One of the big debates right now, as we consider wealth inequality, is whether or not it's really worth it to pay CEOs millions upon millions of dollars to do their jobs.
With gap growing between CEO pay and the pay of the average worker (some estimates say it's now at 354 percent), and with many companies making record profits, it's disconcerting to me that we are so obsessed with tracking down so-called welfare cheats (even though there aren't really that many) and that we, as a society, are ok with cutting benefits to veterans, but we refuse to raise taxes on the wealthy. It's all about cutting, and almost never a discussion about raising revenue.
Of course, part of that is to be expected, thanks to the fact that our elected leaders are not only in the upper echelons of the socio-economic scale, but are also beholden to those intent on moving us closer to oligarchy.
It's a nice thought to say that these CEOs are “worth” their pay, but are the decisions they make really worth 354 percent more than their workers? Questions about this worth have many people thinking. Including staunch Republicans of a middle class persuasion. This is because it's hard to see the point of massive CEO pay at a time when most of the wealth is going to the top one percent, while wages stagnate for most of those in the middle class — in spite of the continued increases in worker productivity.
To add insult to injury, many of the very CEOs who have such high pay because of the “risks,” “decisions,” and “accountability” they are subject to actually don't have to take on any risk or deal with accountability. When it came to the financial crisis, there were plenty of people talking about how consumers should “have to accept the consequences” of their poor decisions. There's a completely different set of rules, though, when you're making the big money. None of the CEOs or companies making poor decisions saw the kinds of consequences that regular folks did. Some of them were even rewarded in the wake of their poor decision- making.
Indeed, even though Lehman Brothers went down in spectacular fashion, the CEO still had hundreds of millions of dollars to show for it when the dust settled. According to a recent report, 38 percent of CEOs in the 20 years prior to the 2008 financial crisis ended up paying fines due to fraud or other problems (but make no mistake; many of them could afford the fines), were booted out, or were bailed out.
But if you've been booted out of a position, isn't that a consequence? Perhaps. But it's hardly one that ruins the financial fortunes of the CEOs. If schmo making $45,000 a year loses a job, that's a huge impact. If a CEO making $10 million a year loses a job, there's probably a severance package worth millions waiting.

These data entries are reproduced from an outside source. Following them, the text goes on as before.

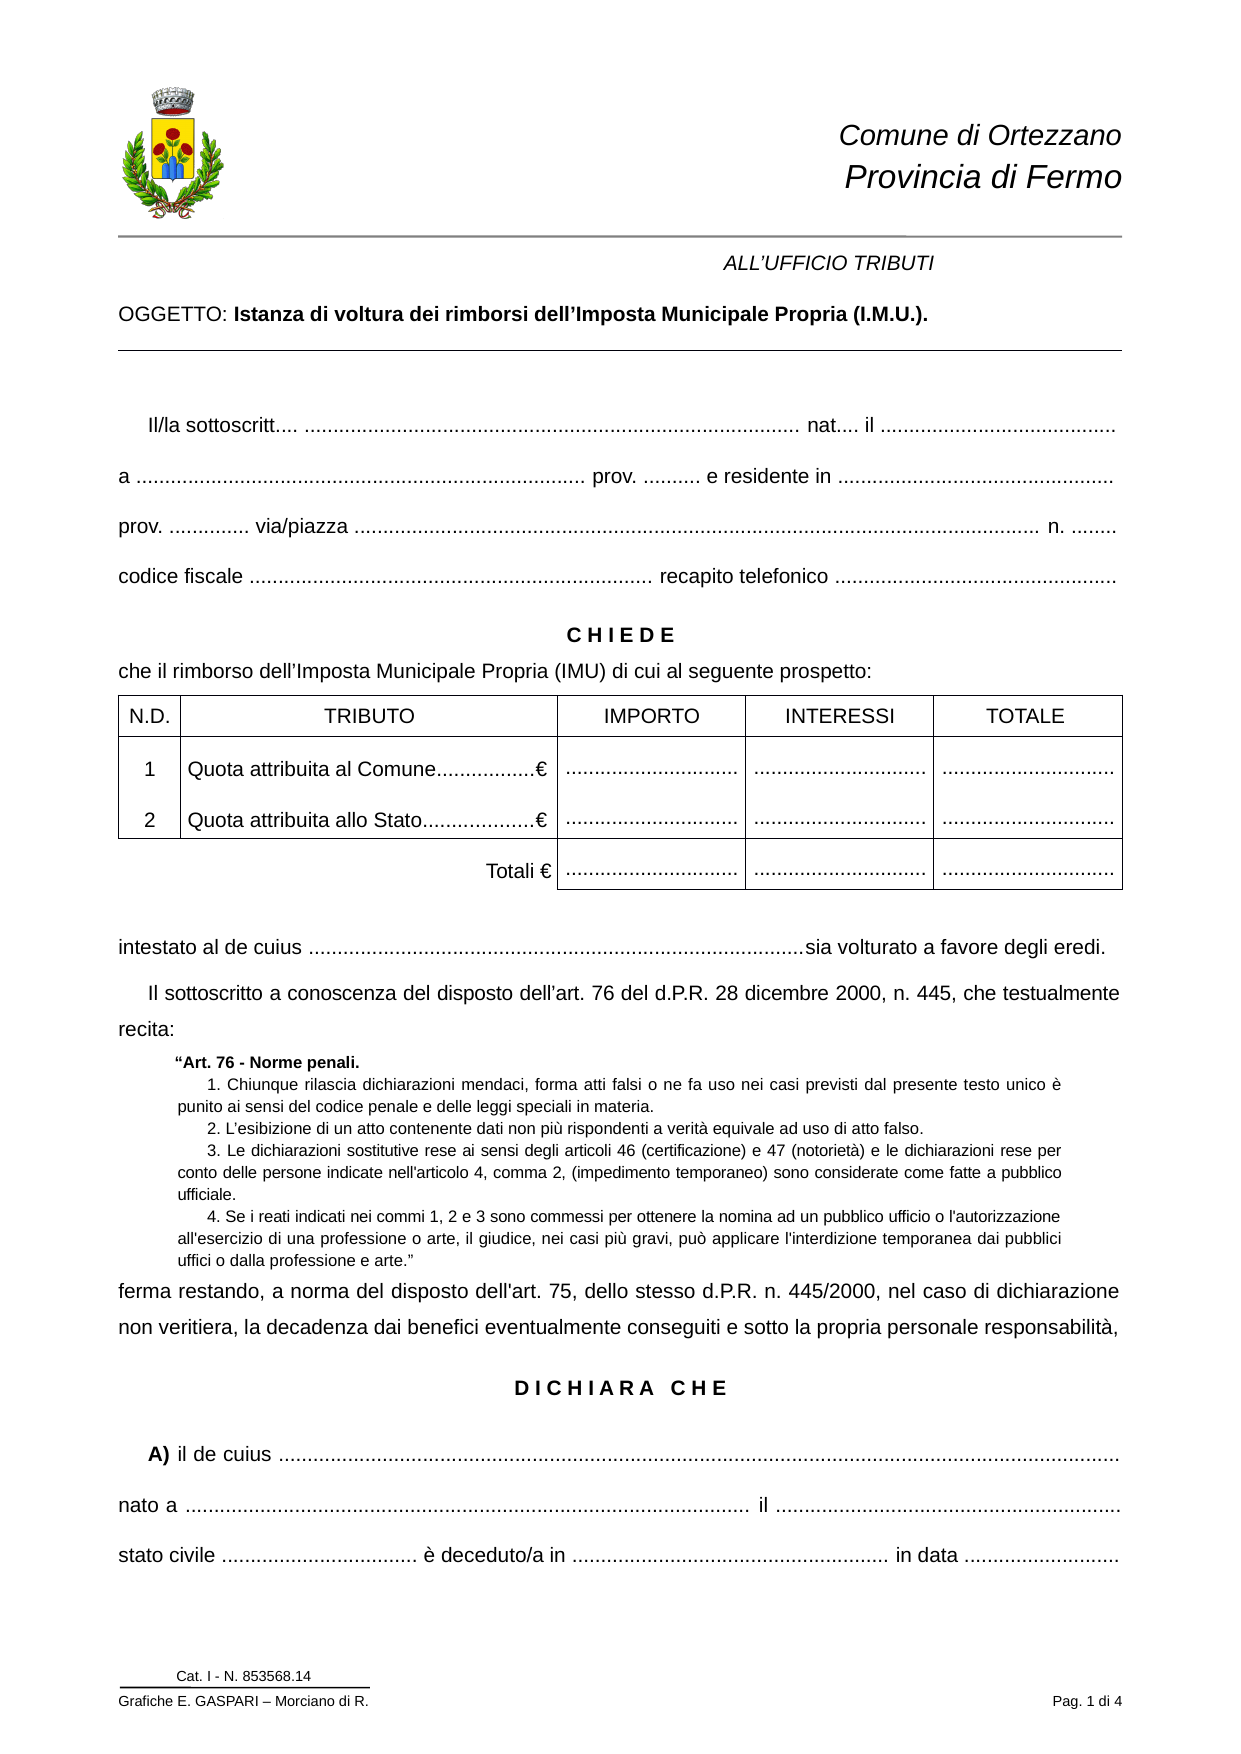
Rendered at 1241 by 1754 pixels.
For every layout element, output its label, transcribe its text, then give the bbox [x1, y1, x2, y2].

text C H I E D E [118, 623, 1122, 647]
text Comune di Ortezzano [224, 118, 1122, 152]
text ALL’UFFICIO TRIBUTI [723, 251, 1122, 275]
table_cell Totali € [181, 839, 557, 889]
text 4. Se i reati indicati nei commi 1, 2 e 3 sono commessi per ottenere la nomina ad un pubblico ufficio o l'autorizzazione all'esercizio di una professione o arte, il giudice, nei casi più gravi, può applicare l'interdizione temporanea dai pubblici uffici o dalla professione e arte.” [177, 1207, 1063, 1270]
table_header INTERESSI [746, 696, 933, 736]
text che il rimborso dell’Imposta Municipale Propria (IMU) di cui al seguente prospetto: [118, 658, 1122, 682]
text OGGETTO: Istanza di voltura dei rimborsi dell’Imposta Municipale Propria (I.M.U.). [118, 302, 1122, 326]
text “Art. 76 - Norme penali. [174, 1053, 1122, 1072]
text D I C H I A R A C H E [118, 1376, 1122, 1400]
table_cell .............................. [558, 839, 745, 889]
picture [122, 87, 224, 219]
table_cell 1 [119, 737, 180, 787]
table_cell .............................. [934, 787, 1122, 837]
text 1. Chiunque rilascia dichiarazioni mendaci, forma atti falsi o ne fa uso nei casi previsti dal presente testo unico è punito ai sensi del codice penale e delle leggi speciali in materia. [177, 1075, 1063, 1116]
table_cell .............................. [558, 737, 745, 787]
table_cell .............................. [746, 737, 933, 787]
list il de cuius .................................................................................................................................................. nato a .................................................................................................. il ............................................................ stato civile .................................. è deceduto/a in ....................................................... in data ........................... [118, 1431, 1122, 1570]
text Il sottoscritto a conoscenza del disposto dell’art. 76 del d.P.R. 28 dicembre 2000, n. 445, che testualmente recita: [118, 981, 1122, 1041]
text Provincia di Fermo [224, 157, 1122, 195]
text ferma restando, a norma del disposto dell'art. 75, dello stesso d.P.R. n. 445/2000, nel caso di dichiarazione non veritiera, la decadenza dai benefici eventualmente conseguiti e sotto la propria personale responsabilità, [118, 1279, 1122, 1339]
table_cell Quota attribuita al Comune € [181, 737, 557, 787]
table_cell .............................. [934, 839, 1122, 889]
text 2. L’esibizione di un atto contenente dati non più rispondenti a verità equivale ad uso di atto falso. [177, 1119, 1063, 1138]
text intestato al de cuius ......................................................................................sia volturato a favore degli eredi. [118, 923, 1122, 962]
table_header TRIBUTO [181, 696, 557, 736]
text 3. Le dichiarazioni sostitutive rese ai sensi degli articoli 46 (certificazione) e 47 (notorietà) e le dichiarazioni rese per conto delle persone indicate nell'articolo 4, comma 2, (impedimento temporaneo) sono considerate come fatte a pubblico ufficiale. [177, 1141, 1063, 1204]
table_header N.D. [119, 696, 180, 736]
table_cell [118, 839, 181, 889]
table_header IMPORTO [558, 696, 745, 736]
table_cell .............................. [746, 787, 933, 837]
text Il/la sottoscritt.... ...................................................................................... nat.... il ......................................... a .............................................................................. prov. .......... e residente in ................................................ prov. .............. via/piazza ....................................................................................................................... n. ........ codice fiscale ...................................................................... recapito telefonico ................................................. [118, 401, 1122, 591]
table_cell .............................. [934, 737, 1122, 787]
table_cell Quota attribuita allo Stato € [181, 787, 557, 837]
table_header TOTALE [934, 696, 1122, 736]
table_cell 2 [119, 787, 180, 837]
table_cell .............................. [558, 787, 745, 837]
table_cell .............................. [746, 839, 933, 889]
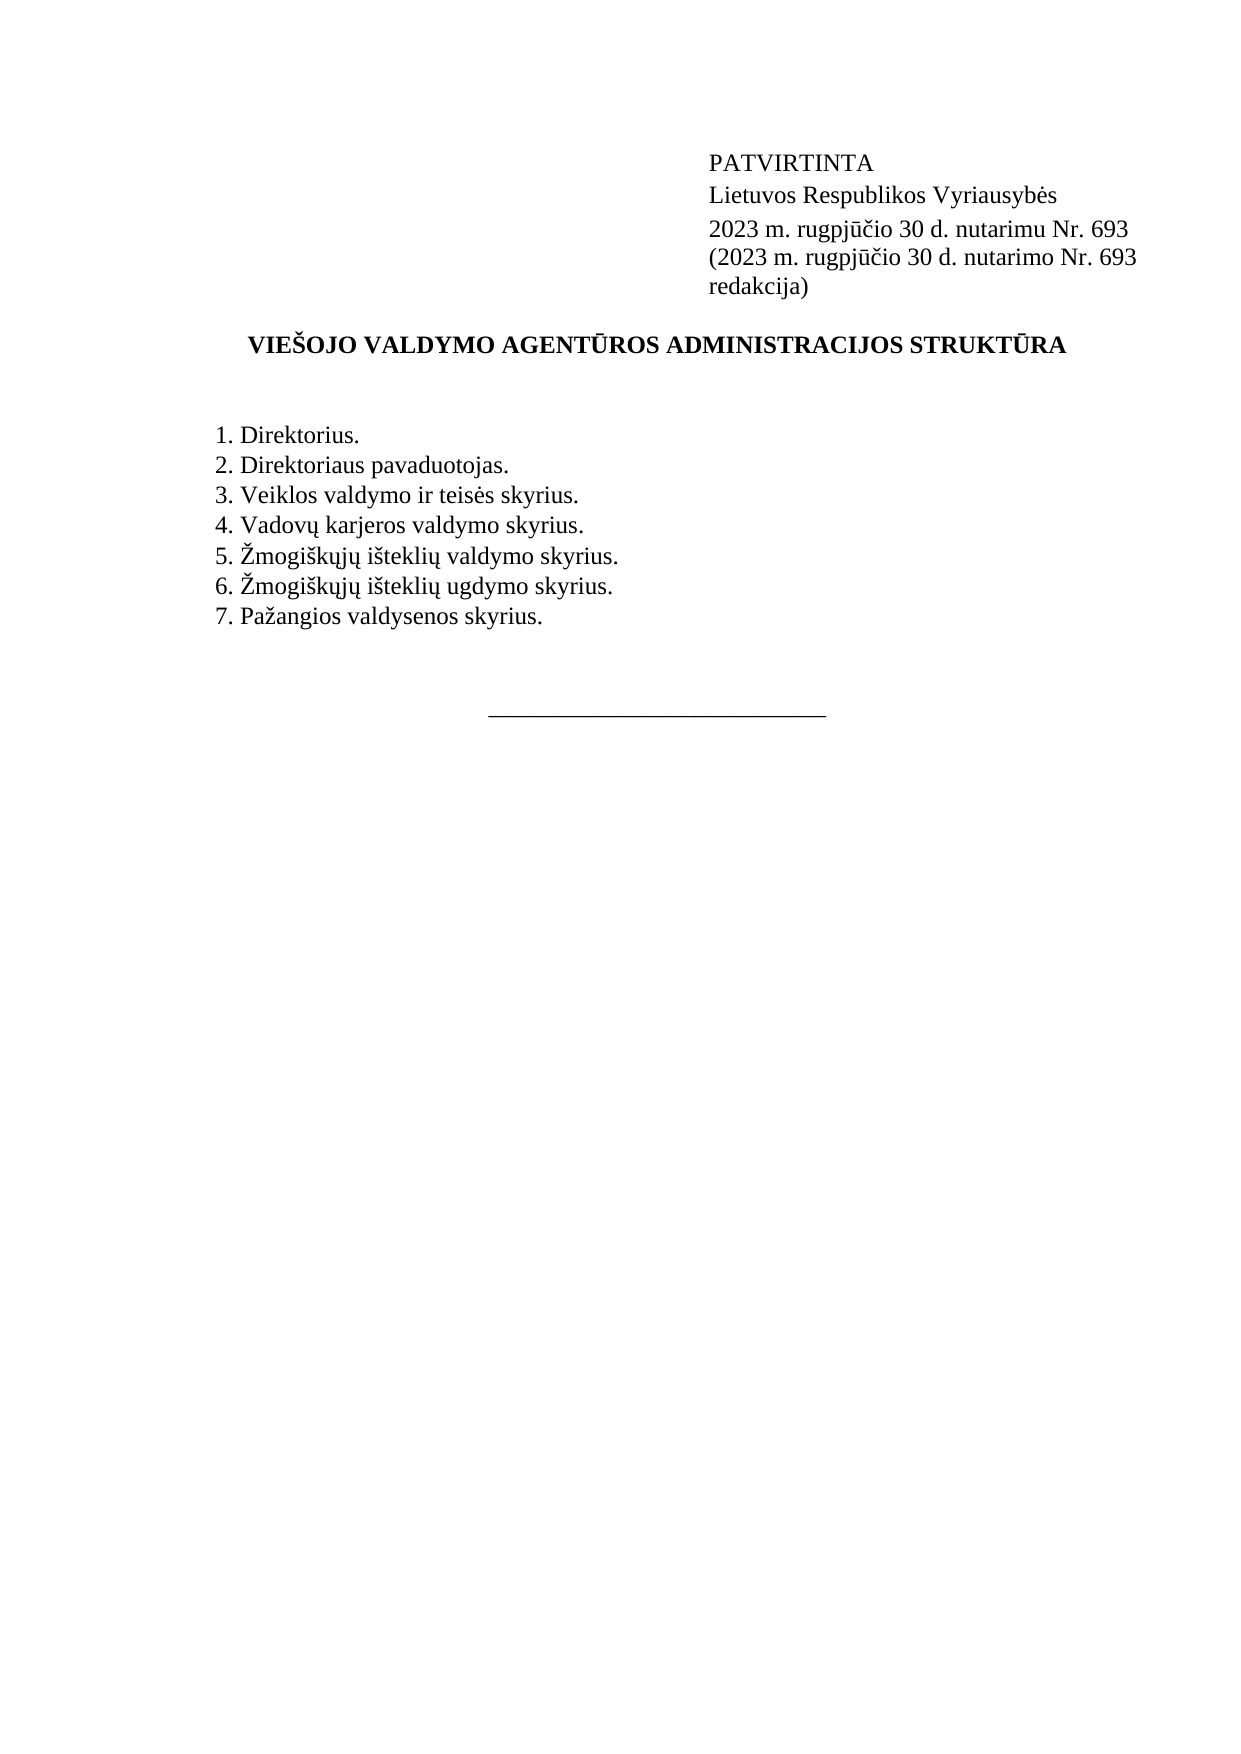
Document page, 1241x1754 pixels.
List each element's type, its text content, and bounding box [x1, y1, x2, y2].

text VIEŠOJO VALDYMO AGENTŪROS ADMINISTRACIJOS STRUKTŪRA [177, 330, 1137, 359]
text 3. Veiklos valdymo ir teisės skyrius. [215, 481, 1137, 509]
text (2023 m. rugpjūčio 30 d. nutarimo Nr. 693 [709, 242, 1137, 271]
text 1. Direktorius. [215, 420, 1137, 449]
text ___________________________ [177, 691, 1137, 720]
text Lietuvos Respublikos Vyriausybės [709, 181, 1137, 209]
text 7. Pažangios valdysenos skyrius. [215, 601, 1137, 630]
text 2023 m. rugpjūčio 30 d. nutarimu Nr. 693 [709, 214, 1137, 242]
text 6. Žmogiškųjų išteklių ugdymo skyrius. [215, 571, 1137, 599]
text 5. Žmogiškųjų išteklių valdymo skyrius. [215, 541, 1137, 569]
text 2. Direktoriaus pavaduotojas. [215, 450, 1137, 479]
text redakcija) [709, 271, 1137, 300]
text PATVIRTINTA [709, 148, 1137, 176]
text 4. Vadovų karjeros valdymo skyrius. [215, 511, 1137, 539]
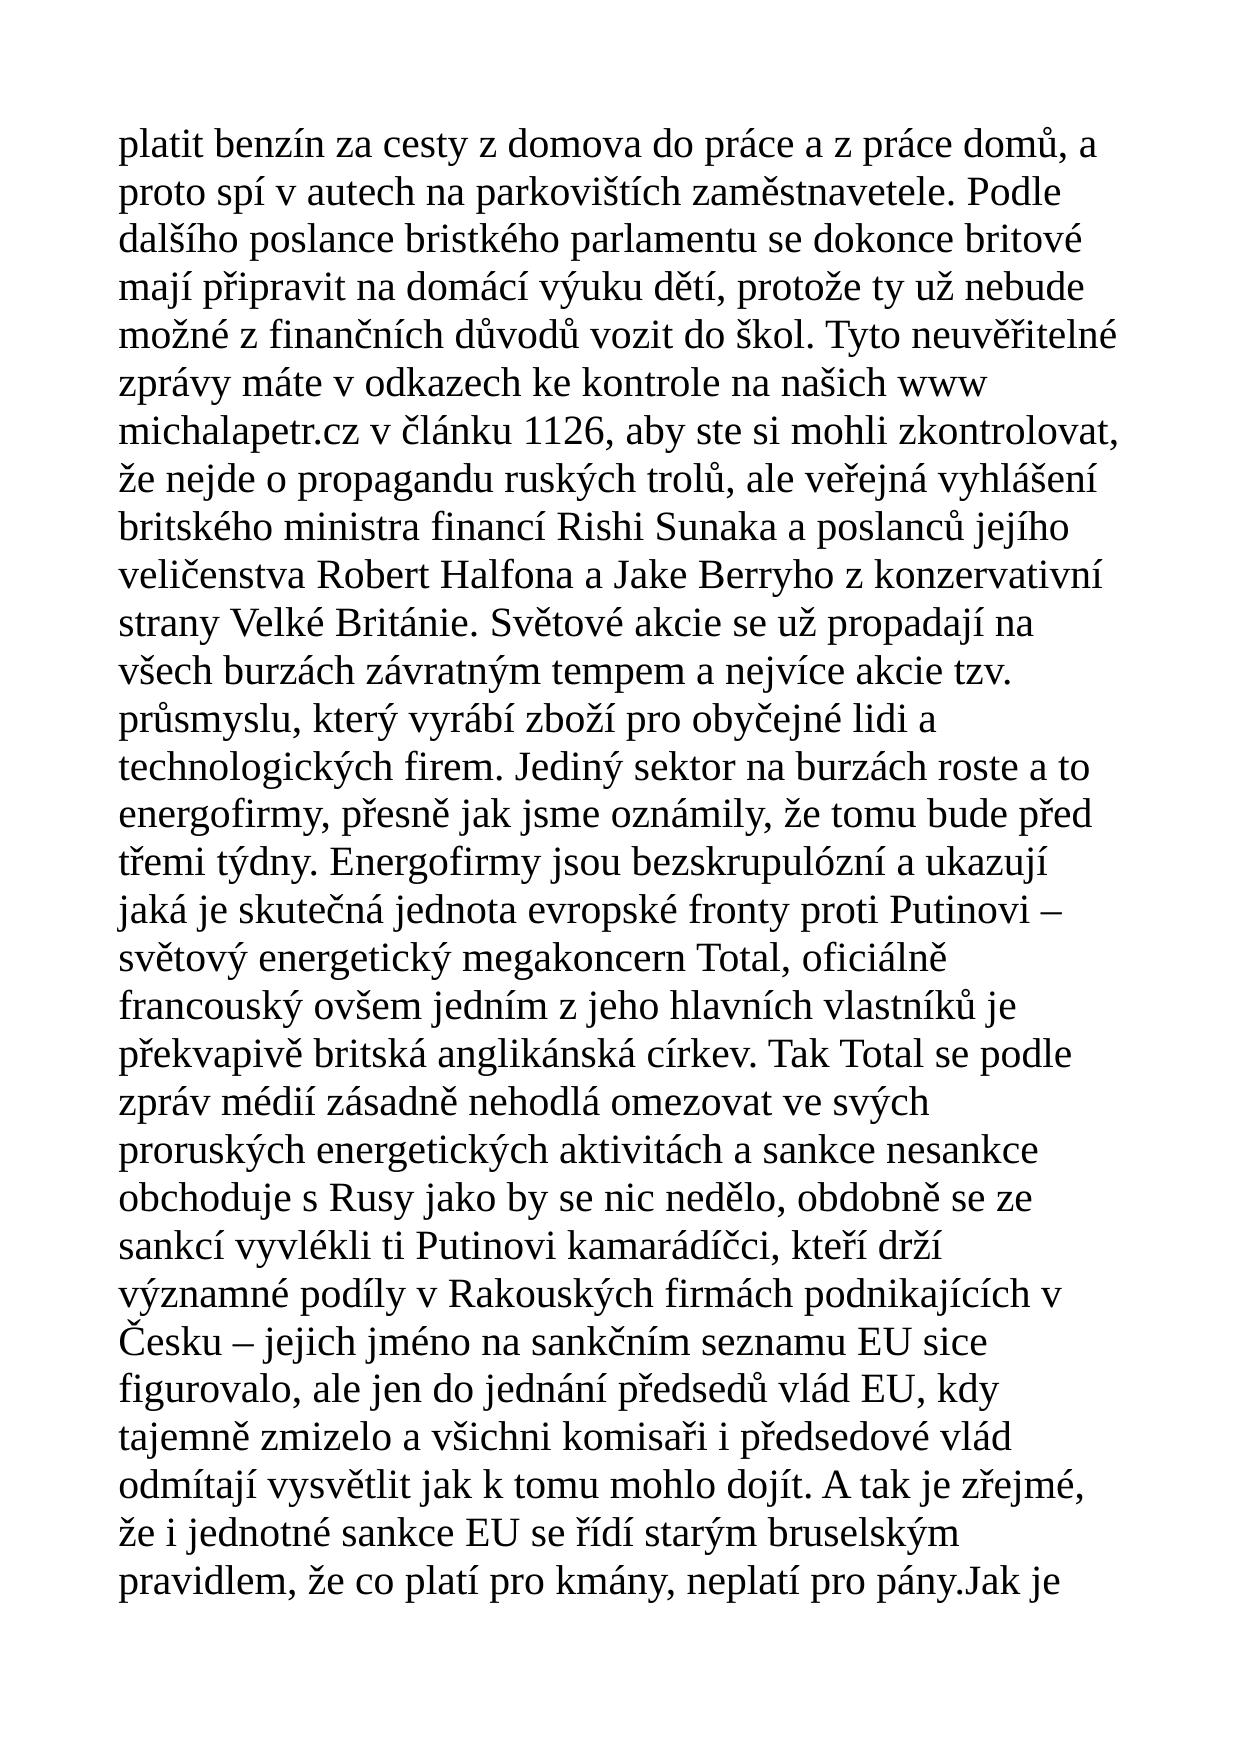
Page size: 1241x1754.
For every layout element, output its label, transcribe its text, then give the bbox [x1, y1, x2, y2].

text platit benzín za cesty z domova do práce a z práce domů, a proto spí v autech na parkovištích zaměstnavetele. Podle dalšího poslance bristkého parlamentu se dokonce britové mají připravit na domácí výuku dětí, protože ty už nebude možné z finančních důvodů vozit do škol. Tyto neuvěřitelné zprávy máte v odkazech ke kontrole na našich www michalapetr.cz v článku 1126, aby ste si mohli zkontrolovat, že nejde o propagandu ruských trolů, ale veřejná vyhlášení britského ministra financí Rishi Sunaka a poslanců jejího veličenstva Robert Halfona a Jake Berryho z konzervativní strany Velké Británie. Světové akcie se už propadají na všech burzách závratným tempem a nejvíce akcie tzv. průsmyslu, který vyrábí zboží pro obyčejné lidi a technologických firem. Jediný sektor na burzách roste a to energofirmy, přesně jak jsme oznámily, že tomu bude před třemi týdny. Energofirmy jsou bezskrupulózní a ukazují jaká je skutečná jednota evropské fronty proti Putinovi – světový energetický megakoncern Total, oficiálně francouský ovšem jedním z jeho hlavních vlastníků je překvapivě britská anglikánská církev. Tak Total se podle zpráv médií zásadně nehodlá omezovat ve svých proruských energetických aktivitách a sankce nesankce obchoduje s Rusy jako by se nic nedělo, obdobně se ze sankcí vyvlékli ti Putinovi kamarádíčci, kteří drží významné podíly v Rakouských firmách podnikajících v Česku – jejich jméno na sankčním seznamu EU sice figurovalo, ale jen do jednání předsedů vlád EU, kdy tajemně zmizelo a všichni komisaři i předsedové vlád odmítají vysvětlit jak k tomu mohlo dojít. A tak je zřejmé, že i jednotné sankce EU se řídí starým bruselským pravidlem, že co platí pro kmány, neplatí pro pány.Jak je [118, 118, 1122, 1603]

Golden parachutes remain a fixture for many executives, meaning that they can do terrible things and then get paid for it. That's on top of the salary they've been pulling down.
Plus, higher-paid CEOs don't always translate to better profits. You can read comparisons about the difference between Costco and Walmart to see that, really, treating your employees well doesn't have to mean bad business.
The problem is that many CEOs feel they are entitled to making millions a year — and feel that they “deserve” their golden parachutes even when they make terrible decisions with terrible impacts. One CEO making a terrible decision can take down an entire company, impacting jobs and lives. And he or she will still get paid millions for it. I really don't think that person is worth 354 percent more than the regular worker who is mostly just trying to get by. And whose own mistakes aren't likely to devastate thousands of people.